DATASET SECTION:
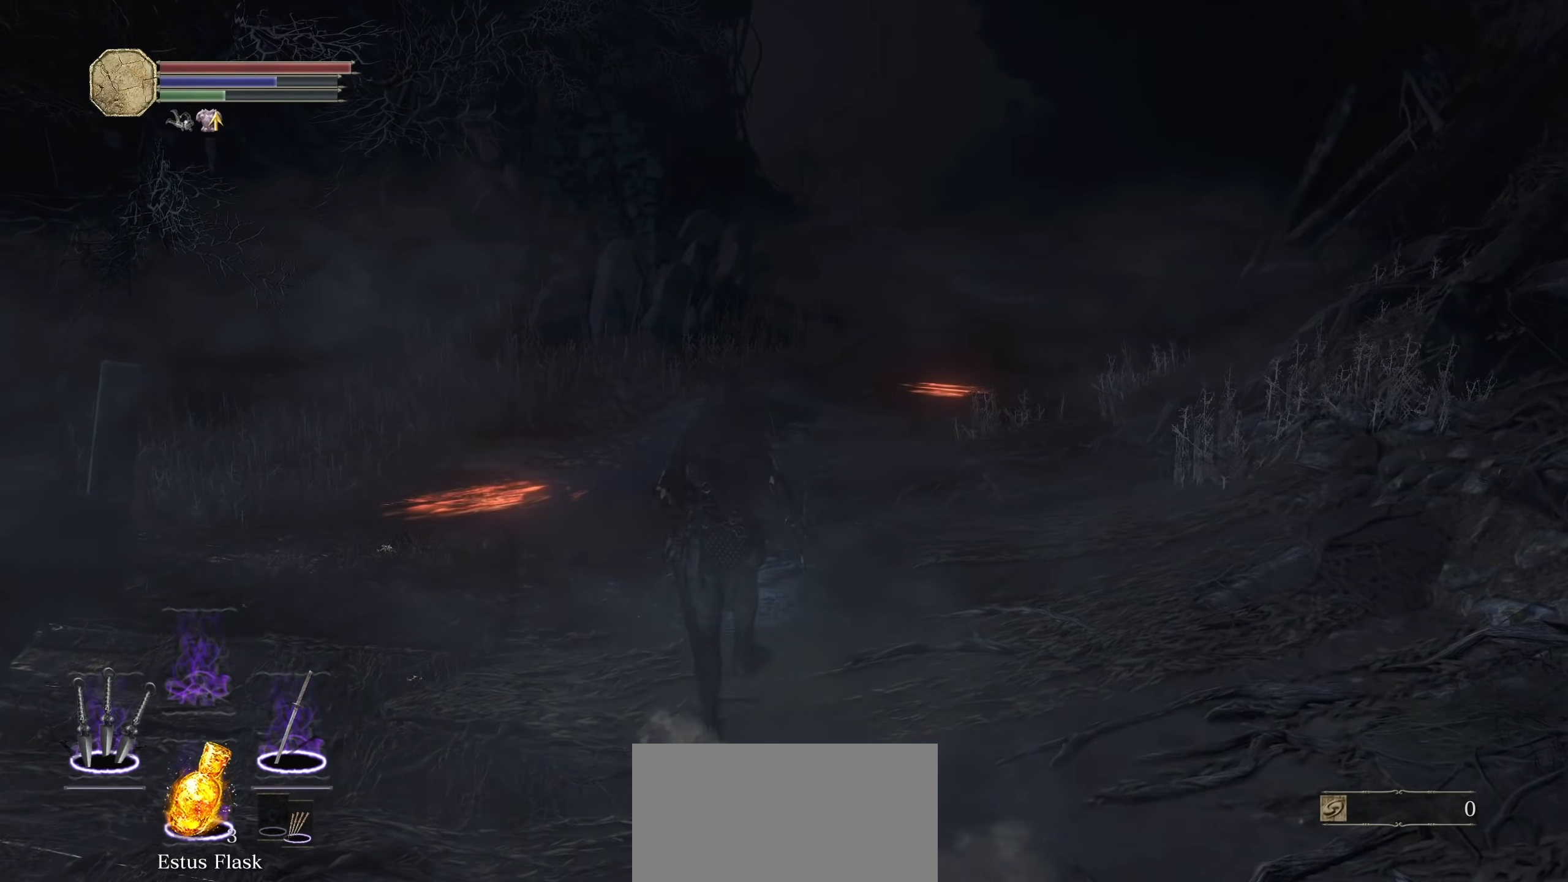
{"buttons": [], "left_stick": "up", "right_stick": "center", "events": []}
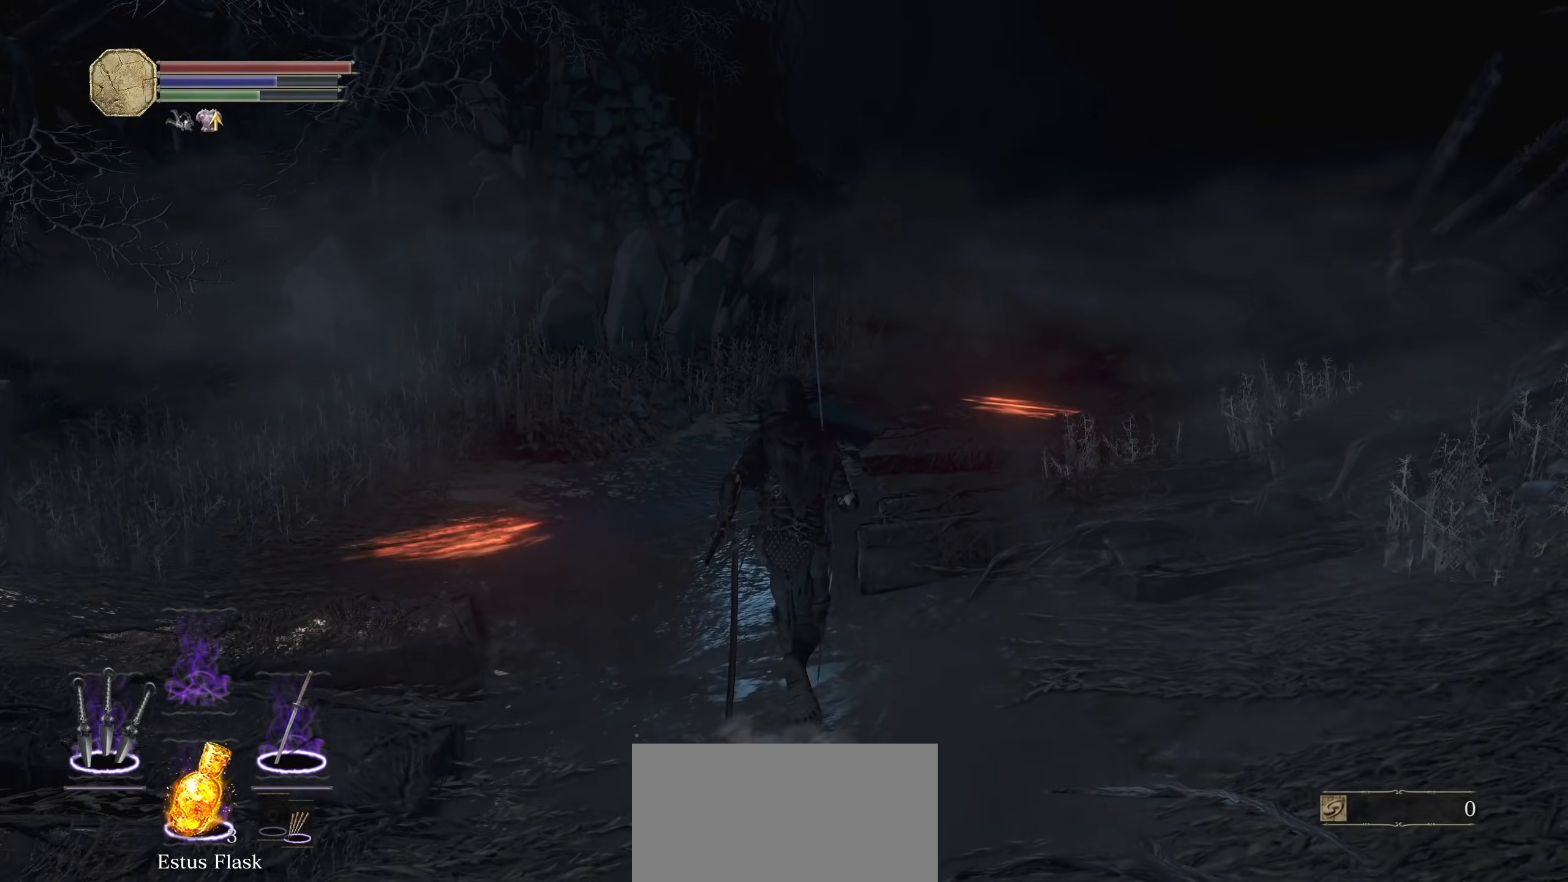
{"buttons": ["CIRCLE"], "left_stick": "up", "right_stick": "right", "events": [[80, "CIRCLE", "down"], [260, "right_stick", "right"]]}
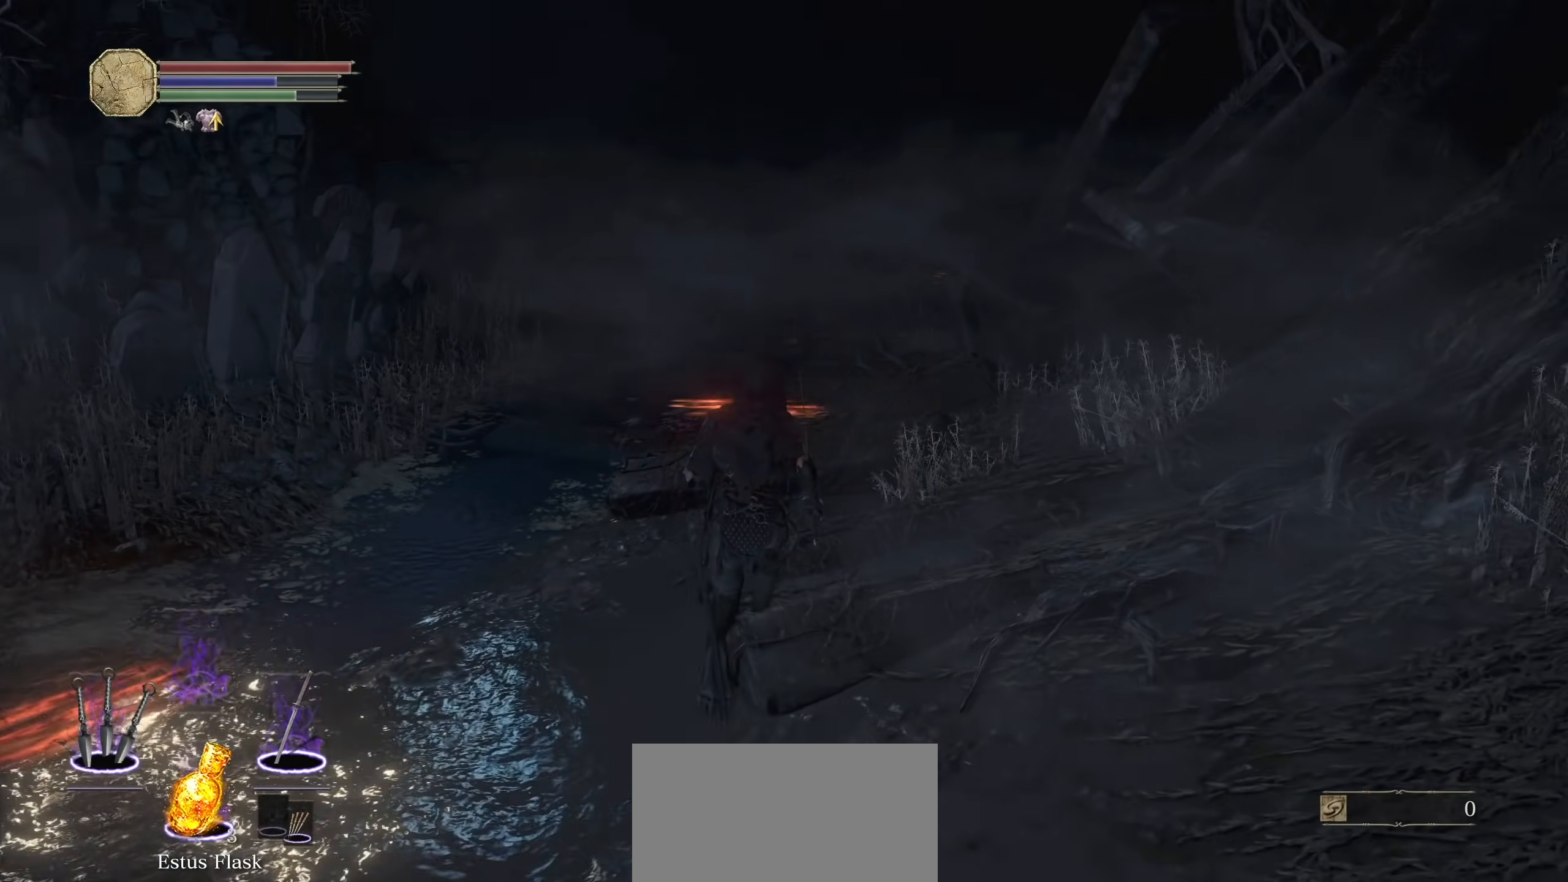
{"buttons": ["CIRCLE"], "left_stick": "up", "right_stick": "center", "events": [[20, "right_stick", "center"], [400, "DPAD_DOWN", "down"], [500, "DPAD_DOWN", "up"]]}
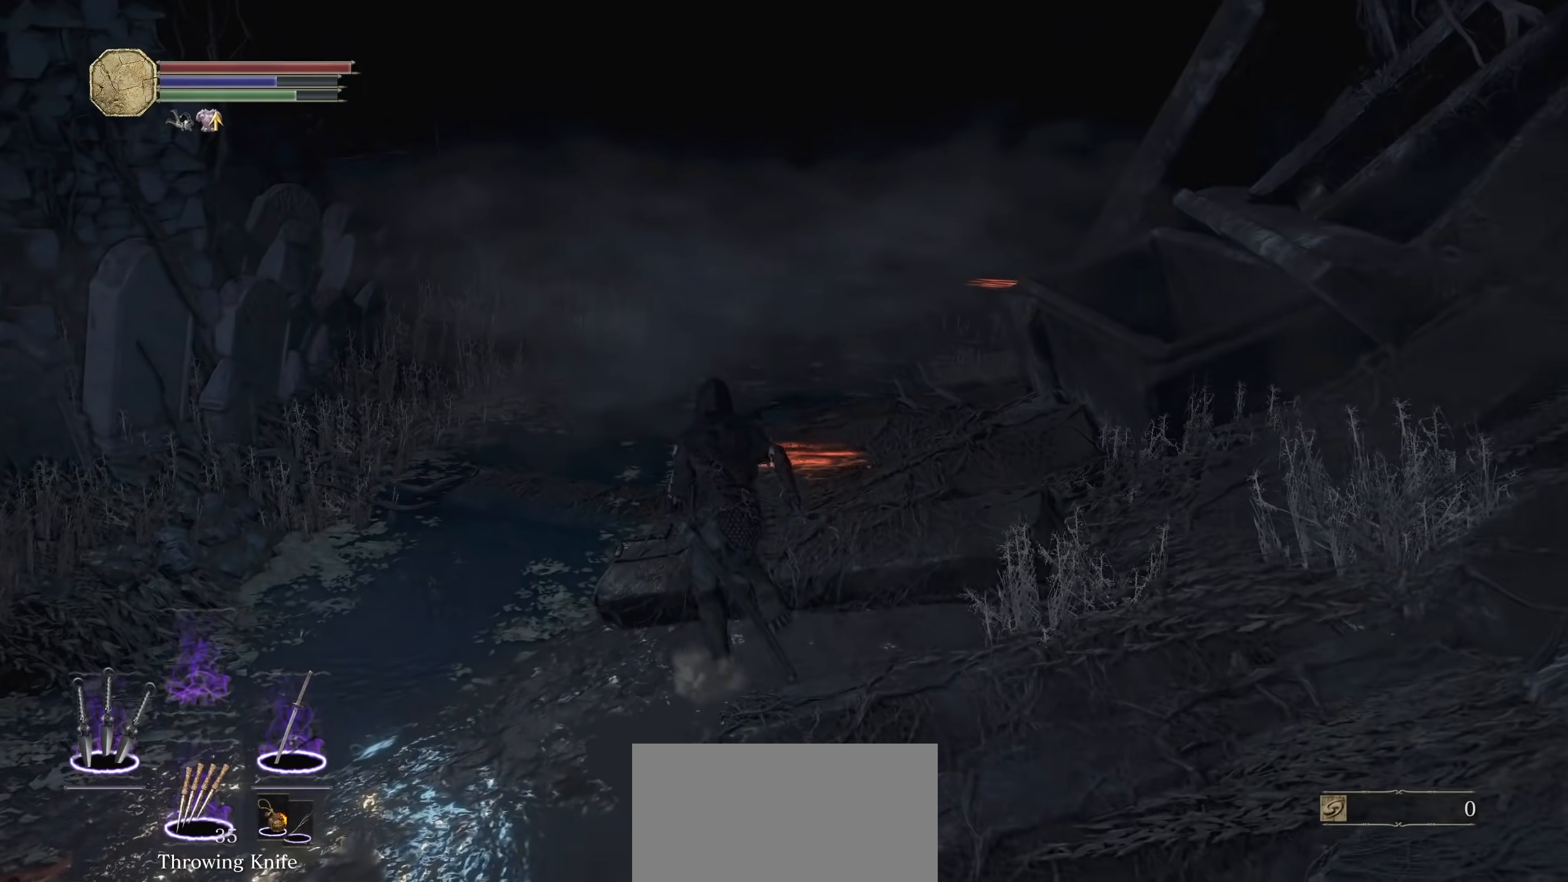
{"buttons": ["CIRCLE", "DPAD_DOWN"], "left_stick": "up", "right_stick": "center"}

INSTRUCTIONS TO FOLLOW: The response should be the full material, repeated exactly, with images removed.

WRITTEN SOLUTION:
{"buttons": [], "left_stick": "up", "right_stick": "center", "events": []}
{"buttons": ["CIRCLE"], "left_stick": "up", "right_stick": "right", "events": [[80, "CIRCLE", "down"], [260, "right_stick", "right"]]}
{"buttons": ["CIRCLE"], "left_stick": "up", "right_stick": "center", "events": [[20, "right_stick", "center"], [400, "DPAD_DOWN", "down"], [500, "DPAD_DOWN", "up"]]}
{"buttons": ["CIRCLE", "DPAD_DOWN"], "left_stick": "up", "right_stick": "center"}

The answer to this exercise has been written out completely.